Berberian Sound Studio: clever – yes, thrilling – no

Toby Jones in BERBERIAN SOUND STUDIO

Here’s an inventive setting for a psychological thriller – the sound studio where the cheesy Italian horror movies of the 1970s were dubbed and mixed.  Everyone comes to work, put on headphones and screams into a mic.  Naturally, there’s plenty of droll humor, like when the two sound techs (named Massimo and Massimo) mimic the sound of stabbing human bodies by plunging butcher knives into watermelons.

A British sound engineer (Toby Jones) down on his luck, arrives for a gig and is horrified to discover that he’s working on a gory exploitation movie.  His English reserve is no match for either his loud and volatile Italian coworkers or the impenetrable Italian business bureaucracy.  Slowly (and this film is not quick-paced), he begins to crack.

This is not the kind of horror film with lots of on-screen gore.  We only see the opening credits and one brief glimpse at the movie that is being dubbed. We hear the spinechilling screams and the scary sound effects while we are watching bored techies with headphones.  The suspense is in the watching the Jones character teeter on the brink of unraveling.

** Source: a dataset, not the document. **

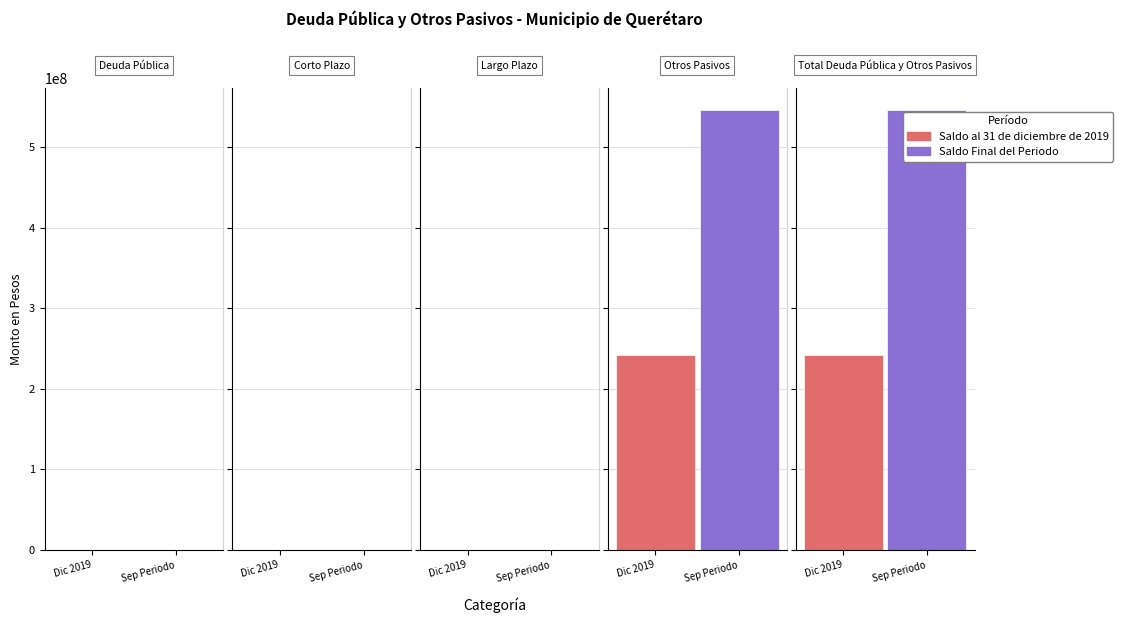

At which category is the sum across all series the highest?

Otros Pasivos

Berberian Sound Studio is getting some rapturous critical praise that just seems like hyperventilating to me.  It contains some clever parts, but there’s just not enough thrill there for a thriller.  Toby Jones’ spiral into madness in the last 25 minutes is very good, but by that time I was struggling to stay awake.

Berberian Sound Studio is enjoying a brief theatrical release and is avaiable streaming from Amazon and other VOD purveyors.